The interpretation of discrepancies between data derived from lesion studies and those obtained with functional imaging is still unsettled. First of all, rapid cognitive processes do not necessarily give rise to a detectable significant haemodynamic or metabolic response. Secondly, highly automatised language processes such as inner speech are difficult to control.
Zusammenfassung
Modelle zur zerebralen Organisation der Sprachverarbeitung haben sich bislang vor allem auf Läsionsstudien gestützt. Allerdings dürfte auf dieser Grundlage weder ein umfassendes noch ein hinreichend differenziertes Bild der zentralnervösen Kontrolle sprachlicher Kommunikation zu gewinnen sein. Neuroradiologische Aktivierungsverfahren mittels Positronenemissionstomographie oder funktioneller Magnetresonanztomographie könnten in dieser Hinsicht weiterführende Möglichkeiten bieten.

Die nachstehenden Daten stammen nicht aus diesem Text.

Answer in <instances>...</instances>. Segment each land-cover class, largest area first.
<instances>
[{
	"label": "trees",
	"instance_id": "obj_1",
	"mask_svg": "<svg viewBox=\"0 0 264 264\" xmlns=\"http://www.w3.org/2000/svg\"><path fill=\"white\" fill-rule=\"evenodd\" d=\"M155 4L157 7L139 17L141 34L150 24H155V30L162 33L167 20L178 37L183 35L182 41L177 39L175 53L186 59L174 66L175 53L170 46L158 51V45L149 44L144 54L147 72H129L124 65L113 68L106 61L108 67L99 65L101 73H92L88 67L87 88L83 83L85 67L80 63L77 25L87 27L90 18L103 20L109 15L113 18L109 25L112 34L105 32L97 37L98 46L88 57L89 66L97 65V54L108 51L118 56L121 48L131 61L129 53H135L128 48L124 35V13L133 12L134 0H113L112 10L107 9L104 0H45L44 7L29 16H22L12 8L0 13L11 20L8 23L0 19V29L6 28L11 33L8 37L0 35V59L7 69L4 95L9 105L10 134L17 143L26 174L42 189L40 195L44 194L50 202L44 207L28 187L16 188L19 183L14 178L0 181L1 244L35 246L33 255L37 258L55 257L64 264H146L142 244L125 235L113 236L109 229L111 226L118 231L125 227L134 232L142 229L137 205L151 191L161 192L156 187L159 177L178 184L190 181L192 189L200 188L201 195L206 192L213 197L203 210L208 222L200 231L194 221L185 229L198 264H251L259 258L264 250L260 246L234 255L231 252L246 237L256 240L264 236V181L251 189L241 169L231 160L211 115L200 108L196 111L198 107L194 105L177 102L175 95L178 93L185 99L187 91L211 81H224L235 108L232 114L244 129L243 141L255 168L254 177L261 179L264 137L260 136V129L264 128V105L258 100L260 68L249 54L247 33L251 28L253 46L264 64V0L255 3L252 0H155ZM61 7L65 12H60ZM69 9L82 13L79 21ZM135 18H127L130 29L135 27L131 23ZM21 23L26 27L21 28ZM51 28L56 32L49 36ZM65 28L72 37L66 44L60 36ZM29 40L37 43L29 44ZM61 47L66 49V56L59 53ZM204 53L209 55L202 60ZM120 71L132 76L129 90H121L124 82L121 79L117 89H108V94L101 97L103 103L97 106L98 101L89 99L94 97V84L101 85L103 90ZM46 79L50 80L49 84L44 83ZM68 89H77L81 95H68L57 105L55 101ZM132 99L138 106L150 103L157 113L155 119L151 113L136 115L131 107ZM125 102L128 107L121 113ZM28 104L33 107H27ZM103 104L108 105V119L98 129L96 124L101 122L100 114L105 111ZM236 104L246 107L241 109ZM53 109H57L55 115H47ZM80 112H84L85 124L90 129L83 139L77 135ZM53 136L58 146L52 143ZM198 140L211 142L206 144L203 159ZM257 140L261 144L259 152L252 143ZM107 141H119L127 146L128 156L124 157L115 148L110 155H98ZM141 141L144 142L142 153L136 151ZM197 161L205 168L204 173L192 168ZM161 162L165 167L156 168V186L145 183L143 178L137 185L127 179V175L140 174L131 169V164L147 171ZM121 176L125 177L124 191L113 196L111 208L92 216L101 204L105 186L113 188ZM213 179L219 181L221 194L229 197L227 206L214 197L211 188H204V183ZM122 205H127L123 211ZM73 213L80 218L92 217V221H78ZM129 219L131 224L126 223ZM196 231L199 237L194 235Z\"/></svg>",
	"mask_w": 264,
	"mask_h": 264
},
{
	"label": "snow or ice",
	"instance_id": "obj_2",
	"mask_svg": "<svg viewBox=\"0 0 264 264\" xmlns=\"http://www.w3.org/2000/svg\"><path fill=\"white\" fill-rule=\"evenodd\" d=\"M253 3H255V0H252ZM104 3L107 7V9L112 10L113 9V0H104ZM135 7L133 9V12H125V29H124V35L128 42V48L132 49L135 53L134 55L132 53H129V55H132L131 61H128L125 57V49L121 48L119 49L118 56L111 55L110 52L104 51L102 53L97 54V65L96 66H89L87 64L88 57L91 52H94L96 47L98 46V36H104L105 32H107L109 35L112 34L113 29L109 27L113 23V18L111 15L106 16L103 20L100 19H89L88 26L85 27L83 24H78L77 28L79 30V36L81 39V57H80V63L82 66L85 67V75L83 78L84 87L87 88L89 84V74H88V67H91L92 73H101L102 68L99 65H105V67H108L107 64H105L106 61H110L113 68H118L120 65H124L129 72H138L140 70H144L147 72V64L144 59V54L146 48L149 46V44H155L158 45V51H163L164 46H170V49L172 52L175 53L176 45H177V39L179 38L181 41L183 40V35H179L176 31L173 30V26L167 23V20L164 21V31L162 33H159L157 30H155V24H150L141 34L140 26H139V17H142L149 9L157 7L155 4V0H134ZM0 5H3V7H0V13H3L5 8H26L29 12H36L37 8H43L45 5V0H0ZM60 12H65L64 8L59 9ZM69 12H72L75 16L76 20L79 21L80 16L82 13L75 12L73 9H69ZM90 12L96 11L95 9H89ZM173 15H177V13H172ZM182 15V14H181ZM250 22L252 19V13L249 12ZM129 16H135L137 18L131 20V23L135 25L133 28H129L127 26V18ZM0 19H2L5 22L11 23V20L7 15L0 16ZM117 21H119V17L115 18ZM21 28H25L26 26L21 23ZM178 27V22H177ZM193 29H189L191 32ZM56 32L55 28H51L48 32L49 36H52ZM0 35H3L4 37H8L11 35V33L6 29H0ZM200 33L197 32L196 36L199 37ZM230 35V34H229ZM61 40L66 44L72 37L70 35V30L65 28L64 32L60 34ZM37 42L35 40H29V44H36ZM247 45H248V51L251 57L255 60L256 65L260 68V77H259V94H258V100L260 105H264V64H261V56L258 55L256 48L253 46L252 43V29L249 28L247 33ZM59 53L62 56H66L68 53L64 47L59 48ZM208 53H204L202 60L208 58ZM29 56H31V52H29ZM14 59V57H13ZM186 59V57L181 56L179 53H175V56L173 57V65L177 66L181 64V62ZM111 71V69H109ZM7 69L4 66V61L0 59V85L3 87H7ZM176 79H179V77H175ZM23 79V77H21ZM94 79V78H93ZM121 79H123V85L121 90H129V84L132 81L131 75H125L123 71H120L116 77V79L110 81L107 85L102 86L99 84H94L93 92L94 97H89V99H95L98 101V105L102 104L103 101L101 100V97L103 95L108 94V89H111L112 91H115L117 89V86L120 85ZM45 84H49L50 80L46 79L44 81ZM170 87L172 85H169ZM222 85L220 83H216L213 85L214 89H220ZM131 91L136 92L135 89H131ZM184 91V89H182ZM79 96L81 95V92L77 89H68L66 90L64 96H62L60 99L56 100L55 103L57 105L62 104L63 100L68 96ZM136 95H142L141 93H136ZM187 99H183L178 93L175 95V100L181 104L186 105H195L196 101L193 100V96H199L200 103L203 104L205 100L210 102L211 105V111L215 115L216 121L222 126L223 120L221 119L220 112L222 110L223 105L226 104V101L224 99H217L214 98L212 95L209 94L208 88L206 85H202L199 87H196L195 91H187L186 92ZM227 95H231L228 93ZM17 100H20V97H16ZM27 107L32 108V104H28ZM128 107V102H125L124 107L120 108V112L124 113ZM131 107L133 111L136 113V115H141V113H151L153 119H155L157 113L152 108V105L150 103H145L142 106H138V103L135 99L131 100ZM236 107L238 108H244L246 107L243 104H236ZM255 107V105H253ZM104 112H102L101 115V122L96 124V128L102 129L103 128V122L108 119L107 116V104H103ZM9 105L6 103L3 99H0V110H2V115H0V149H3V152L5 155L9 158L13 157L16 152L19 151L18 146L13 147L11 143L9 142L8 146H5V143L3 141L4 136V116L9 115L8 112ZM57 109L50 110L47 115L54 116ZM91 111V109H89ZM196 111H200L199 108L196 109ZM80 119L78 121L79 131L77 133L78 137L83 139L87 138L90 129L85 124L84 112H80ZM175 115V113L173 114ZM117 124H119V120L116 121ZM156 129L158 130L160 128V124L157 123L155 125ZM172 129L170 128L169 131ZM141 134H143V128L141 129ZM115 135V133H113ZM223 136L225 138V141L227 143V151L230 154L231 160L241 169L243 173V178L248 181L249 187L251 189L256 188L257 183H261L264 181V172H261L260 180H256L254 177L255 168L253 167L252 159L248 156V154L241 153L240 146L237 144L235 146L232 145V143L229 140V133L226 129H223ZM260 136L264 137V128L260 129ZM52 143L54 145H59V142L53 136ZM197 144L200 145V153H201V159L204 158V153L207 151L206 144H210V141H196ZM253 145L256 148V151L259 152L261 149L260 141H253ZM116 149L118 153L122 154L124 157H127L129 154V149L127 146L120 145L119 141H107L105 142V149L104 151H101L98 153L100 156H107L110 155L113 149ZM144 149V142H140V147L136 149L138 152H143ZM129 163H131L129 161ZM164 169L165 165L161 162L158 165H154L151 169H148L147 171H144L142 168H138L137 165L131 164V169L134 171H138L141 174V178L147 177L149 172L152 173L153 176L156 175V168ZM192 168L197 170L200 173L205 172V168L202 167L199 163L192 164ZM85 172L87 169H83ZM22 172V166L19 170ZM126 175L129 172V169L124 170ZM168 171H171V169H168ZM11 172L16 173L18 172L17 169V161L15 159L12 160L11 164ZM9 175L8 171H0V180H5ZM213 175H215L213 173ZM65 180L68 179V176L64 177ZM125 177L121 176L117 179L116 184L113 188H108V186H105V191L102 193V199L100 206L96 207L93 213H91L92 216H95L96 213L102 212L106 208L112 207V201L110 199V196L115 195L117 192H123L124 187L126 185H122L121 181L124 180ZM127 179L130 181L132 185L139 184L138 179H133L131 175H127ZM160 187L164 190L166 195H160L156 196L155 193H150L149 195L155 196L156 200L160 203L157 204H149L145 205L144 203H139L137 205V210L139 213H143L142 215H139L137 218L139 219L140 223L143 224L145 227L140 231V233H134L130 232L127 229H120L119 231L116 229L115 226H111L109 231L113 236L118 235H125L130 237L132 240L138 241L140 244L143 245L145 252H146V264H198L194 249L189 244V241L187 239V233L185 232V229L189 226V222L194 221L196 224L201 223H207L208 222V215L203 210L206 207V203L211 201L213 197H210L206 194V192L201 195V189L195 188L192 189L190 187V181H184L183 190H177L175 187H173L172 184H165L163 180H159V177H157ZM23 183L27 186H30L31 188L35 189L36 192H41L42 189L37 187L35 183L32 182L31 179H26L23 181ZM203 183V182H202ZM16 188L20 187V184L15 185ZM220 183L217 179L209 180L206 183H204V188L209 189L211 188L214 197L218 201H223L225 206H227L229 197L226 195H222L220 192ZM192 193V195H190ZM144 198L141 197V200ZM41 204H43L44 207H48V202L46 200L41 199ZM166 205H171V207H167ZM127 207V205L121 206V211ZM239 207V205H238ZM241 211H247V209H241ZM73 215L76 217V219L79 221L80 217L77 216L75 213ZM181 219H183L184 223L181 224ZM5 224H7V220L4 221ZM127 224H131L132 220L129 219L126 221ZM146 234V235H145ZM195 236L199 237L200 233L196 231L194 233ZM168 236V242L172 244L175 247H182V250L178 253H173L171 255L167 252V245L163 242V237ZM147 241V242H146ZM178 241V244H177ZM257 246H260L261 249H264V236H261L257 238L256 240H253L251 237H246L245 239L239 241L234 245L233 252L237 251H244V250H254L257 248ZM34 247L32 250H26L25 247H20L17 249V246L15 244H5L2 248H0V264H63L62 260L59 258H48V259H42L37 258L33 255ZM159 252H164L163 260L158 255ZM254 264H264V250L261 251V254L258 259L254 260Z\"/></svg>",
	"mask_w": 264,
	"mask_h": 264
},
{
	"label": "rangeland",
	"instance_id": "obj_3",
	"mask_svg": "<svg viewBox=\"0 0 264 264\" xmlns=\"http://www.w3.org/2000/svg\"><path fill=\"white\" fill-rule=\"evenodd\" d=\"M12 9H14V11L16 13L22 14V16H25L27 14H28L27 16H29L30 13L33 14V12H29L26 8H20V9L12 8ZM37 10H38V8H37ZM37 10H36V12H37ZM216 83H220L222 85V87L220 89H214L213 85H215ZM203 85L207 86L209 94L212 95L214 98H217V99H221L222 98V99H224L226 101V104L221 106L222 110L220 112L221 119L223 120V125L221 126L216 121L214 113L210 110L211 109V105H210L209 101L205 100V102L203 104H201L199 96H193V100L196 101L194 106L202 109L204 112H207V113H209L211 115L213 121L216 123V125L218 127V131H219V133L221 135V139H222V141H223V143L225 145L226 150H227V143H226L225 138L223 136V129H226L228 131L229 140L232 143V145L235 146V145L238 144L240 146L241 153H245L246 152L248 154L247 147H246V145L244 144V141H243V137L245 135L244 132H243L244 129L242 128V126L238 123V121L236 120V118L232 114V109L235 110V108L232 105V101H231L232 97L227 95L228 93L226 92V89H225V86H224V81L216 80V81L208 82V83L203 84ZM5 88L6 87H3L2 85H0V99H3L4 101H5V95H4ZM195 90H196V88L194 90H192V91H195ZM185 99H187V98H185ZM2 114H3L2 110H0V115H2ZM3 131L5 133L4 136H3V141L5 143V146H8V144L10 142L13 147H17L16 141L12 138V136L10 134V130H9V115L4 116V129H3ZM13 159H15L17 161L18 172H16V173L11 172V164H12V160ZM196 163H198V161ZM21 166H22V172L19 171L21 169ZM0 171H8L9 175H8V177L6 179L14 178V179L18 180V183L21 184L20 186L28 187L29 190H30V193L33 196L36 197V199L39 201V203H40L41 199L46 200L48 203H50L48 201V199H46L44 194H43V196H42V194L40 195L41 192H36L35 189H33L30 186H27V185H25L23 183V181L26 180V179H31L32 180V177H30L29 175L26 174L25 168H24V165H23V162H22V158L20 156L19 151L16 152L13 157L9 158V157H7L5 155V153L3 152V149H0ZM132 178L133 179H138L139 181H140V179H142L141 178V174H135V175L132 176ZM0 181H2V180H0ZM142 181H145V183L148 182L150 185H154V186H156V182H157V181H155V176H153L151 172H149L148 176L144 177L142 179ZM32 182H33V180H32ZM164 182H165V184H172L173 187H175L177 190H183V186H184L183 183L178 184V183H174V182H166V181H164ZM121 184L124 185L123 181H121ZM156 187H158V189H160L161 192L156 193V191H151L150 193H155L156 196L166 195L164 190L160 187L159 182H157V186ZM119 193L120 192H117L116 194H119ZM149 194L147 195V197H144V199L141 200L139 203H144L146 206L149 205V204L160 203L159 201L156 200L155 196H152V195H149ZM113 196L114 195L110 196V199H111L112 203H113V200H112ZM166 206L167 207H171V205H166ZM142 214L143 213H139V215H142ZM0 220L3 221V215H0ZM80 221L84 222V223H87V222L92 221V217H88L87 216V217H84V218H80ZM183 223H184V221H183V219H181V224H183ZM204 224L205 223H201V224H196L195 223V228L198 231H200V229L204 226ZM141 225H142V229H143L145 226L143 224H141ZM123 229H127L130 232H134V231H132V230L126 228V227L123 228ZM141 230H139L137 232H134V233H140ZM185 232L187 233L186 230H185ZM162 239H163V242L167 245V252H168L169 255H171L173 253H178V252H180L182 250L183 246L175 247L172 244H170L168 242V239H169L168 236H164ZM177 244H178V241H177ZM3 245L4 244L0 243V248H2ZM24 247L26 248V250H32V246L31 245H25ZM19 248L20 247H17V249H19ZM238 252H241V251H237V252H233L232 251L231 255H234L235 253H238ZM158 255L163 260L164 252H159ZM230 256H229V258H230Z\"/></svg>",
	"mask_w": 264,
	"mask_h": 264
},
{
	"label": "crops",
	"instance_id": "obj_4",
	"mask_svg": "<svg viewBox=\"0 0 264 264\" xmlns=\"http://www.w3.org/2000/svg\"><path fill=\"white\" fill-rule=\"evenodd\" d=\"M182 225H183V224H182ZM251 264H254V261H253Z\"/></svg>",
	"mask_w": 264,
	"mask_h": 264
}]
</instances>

Vor dem Hintergrund vergleichend klinisch-neuroanatomischer Untersuchungen postuliert das klassische konnektionistische Modell mehrere distinkte Sprachzentren im Bereich des perisylviischen Kortex der linken Hemisphäre. Die vorliegenden Aktivierungsstudien konnten auch hämodynamische bzw. metabolische Reaktionen außerhalb dieser Regionen dokumentieren. Zum Beispiel scheinen visuelle Wortformen, die als elementarste Komponente der linguistischen Analyse beim Lesen'gelten können, im Bereich des medialen Okzipitallappens der dominanten Hirnhälfte repräsentiert zu sein und im Rahmen von Wortfindungsaufgaben war auch nach Subtraktion der durch sprechmotorische Leistungen bedingten Aktivierung eine Reaktion zerebellärer Strukturen nachweisbar. Abweichend vom klassischkonnektionistischen Modell der zerebralen Sprachverarbeitung konnten die bisher veröffentlichten Aktivierungsstudien keine sichere Beteiligung des angulären linkshemisphärischen Kortex beim Lesen dokumentieren. Darüber hinaus war auch im Rahmen phonologischer und semantischer Zuordnungsaufgaben, die keine sprachlich-expressiven Leistungen erforderten, eine Reaktion der anterioren perisylviischen Sprachzentren zu beobachten.
Die vorliegenden Befunde funktioneller Bildgebung zur zerebralen Organisation der Sprachverarbeitung lassen noch keine sicheren Rückschlüsse dahingehend zu, inwieweit das klassische konnektionistische Modell erweitert werden muß. Einerseits könnten sehr rasch ablaufende kognitiv-linguistische Vorgänge mit den heute zur Verfügung stehenden Verfahren noch nicht zu detektieren sein. Andererseits ermöglichen Aufgabeninstruktion und experimentelles Design sicherlich keine hinreichende Kontrolle von hochautomatisierten Prozeduren sprachlicher Verarbeitung wie zum Beispiel der ,,inneren Verbalisierung".